For the entries below, the result should be an exact transcription of the lines from the one with "760 427 730" up to and including the one with "1204 776 687", and only those.

--------

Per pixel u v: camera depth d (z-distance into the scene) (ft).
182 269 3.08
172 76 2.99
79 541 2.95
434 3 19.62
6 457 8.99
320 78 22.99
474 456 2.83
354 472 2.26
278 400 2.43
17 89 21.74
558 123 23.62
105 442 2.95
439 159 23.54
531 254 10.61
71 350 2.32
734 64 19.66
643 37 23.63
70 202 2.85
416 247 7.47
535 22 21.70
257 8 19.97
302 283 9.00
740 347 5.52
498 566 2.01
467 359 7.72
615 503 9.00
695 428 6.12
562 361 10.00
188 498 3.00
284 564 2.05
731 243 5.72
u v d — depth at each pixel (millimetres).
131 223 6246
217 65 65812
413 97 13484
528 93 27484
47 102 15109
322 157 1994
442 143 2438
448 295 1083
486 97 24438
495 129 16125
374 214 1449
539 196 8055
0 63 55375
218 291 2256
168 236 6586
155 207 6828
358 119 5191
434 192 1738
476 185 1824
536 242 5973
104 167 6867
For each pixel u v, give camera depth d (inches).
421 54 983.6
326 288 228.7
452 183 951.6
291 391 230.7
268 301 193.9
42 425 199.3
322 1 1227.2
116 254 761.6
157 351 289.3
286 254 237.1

--------

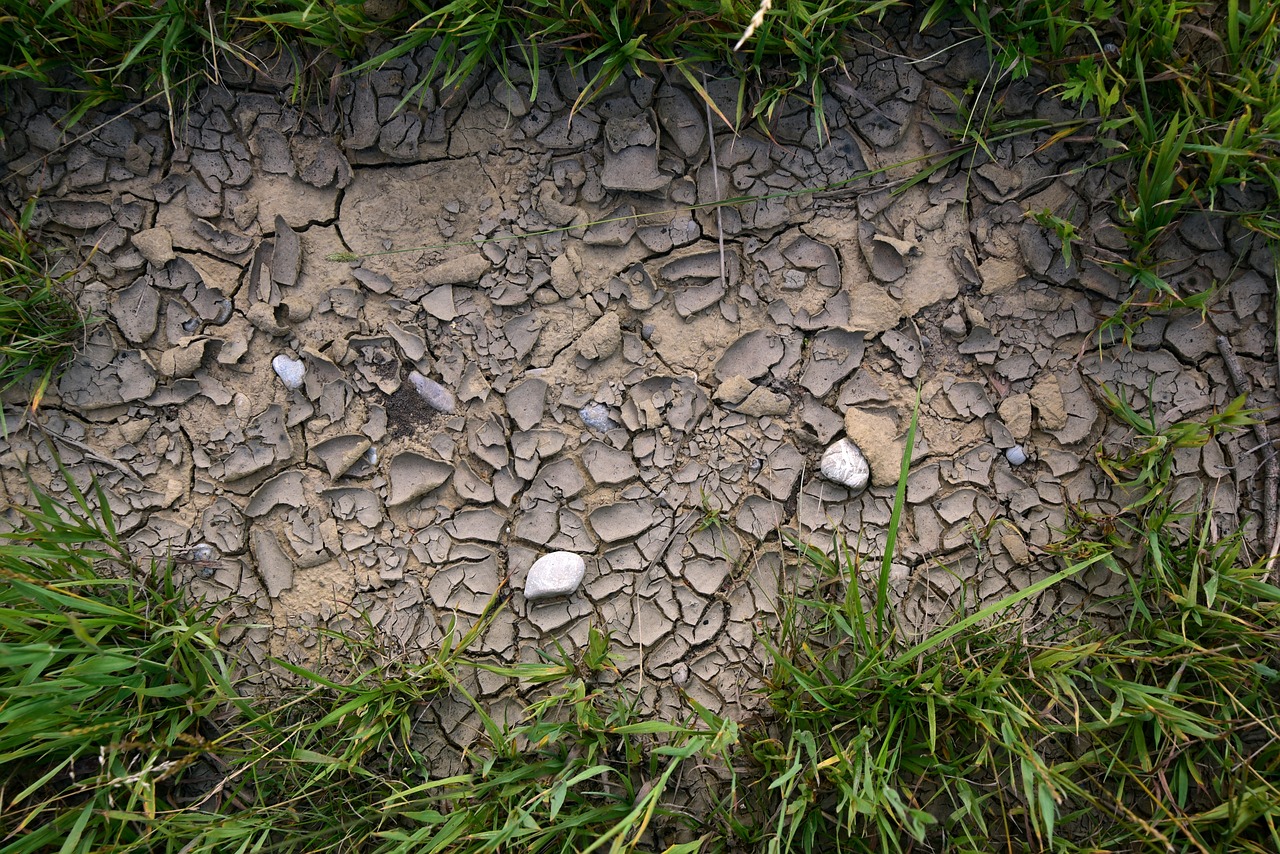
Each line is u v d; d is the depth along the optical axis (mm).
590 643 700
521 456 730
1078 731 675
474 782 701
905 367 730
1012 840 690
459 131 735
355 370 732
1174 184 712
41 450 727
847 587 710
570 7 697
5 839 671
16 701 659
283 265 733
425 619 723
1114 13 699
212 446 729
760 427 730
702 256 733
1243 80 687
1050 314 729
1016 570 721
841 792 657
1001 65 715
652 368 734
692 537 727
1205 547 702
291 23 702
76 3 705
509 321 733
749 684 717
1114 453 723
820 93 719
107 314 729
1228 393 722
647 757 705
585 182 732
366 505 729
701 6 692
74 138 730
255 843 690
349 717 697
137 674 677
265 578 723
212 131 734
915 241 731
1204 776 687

--------

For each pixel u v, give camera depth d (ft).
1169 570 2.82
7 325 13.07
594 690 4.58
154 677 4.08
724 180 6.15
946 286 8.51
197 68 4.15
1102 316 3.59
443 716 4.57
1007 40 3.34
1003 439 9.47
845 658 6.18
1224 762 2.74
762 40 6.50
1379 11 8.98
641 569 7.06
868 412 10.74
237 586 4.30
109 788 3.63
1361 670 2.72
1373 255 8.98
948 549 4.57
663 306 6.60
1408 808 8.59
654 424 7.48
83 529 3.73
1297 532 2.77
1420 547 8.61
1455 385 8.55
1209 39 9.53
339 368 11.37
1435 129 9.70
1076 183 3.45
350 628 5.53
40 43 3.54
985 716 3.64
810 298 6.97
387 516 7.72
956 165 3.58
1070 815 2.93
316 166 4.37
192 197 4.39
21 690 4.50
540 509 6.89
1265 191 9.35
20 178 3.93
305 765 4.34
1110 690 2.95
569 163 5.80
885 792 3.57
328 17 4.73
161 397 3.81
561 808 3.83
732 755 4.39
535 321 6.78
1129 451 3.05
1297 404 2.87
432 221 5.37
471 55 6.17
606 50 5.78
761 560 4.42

--------

Response to this exercise
760 427 730
702 256 733
1243 80 687
1050 314 729
1016 570 721
841 792 657
1001 65 715
652 368 734
692 537 727
1205 547 702
291 23 702
76 3 705
509 321 733
749 684 717
1114 453 723
820 93 719
107 314 729
1228 393 722
647 757 705
585 182 732
366 505 729
701 6 692
74 138 730
255 843 690
349 717 697
137 674 677
265 578 723
212 131 734
915 241 731
1204 776 687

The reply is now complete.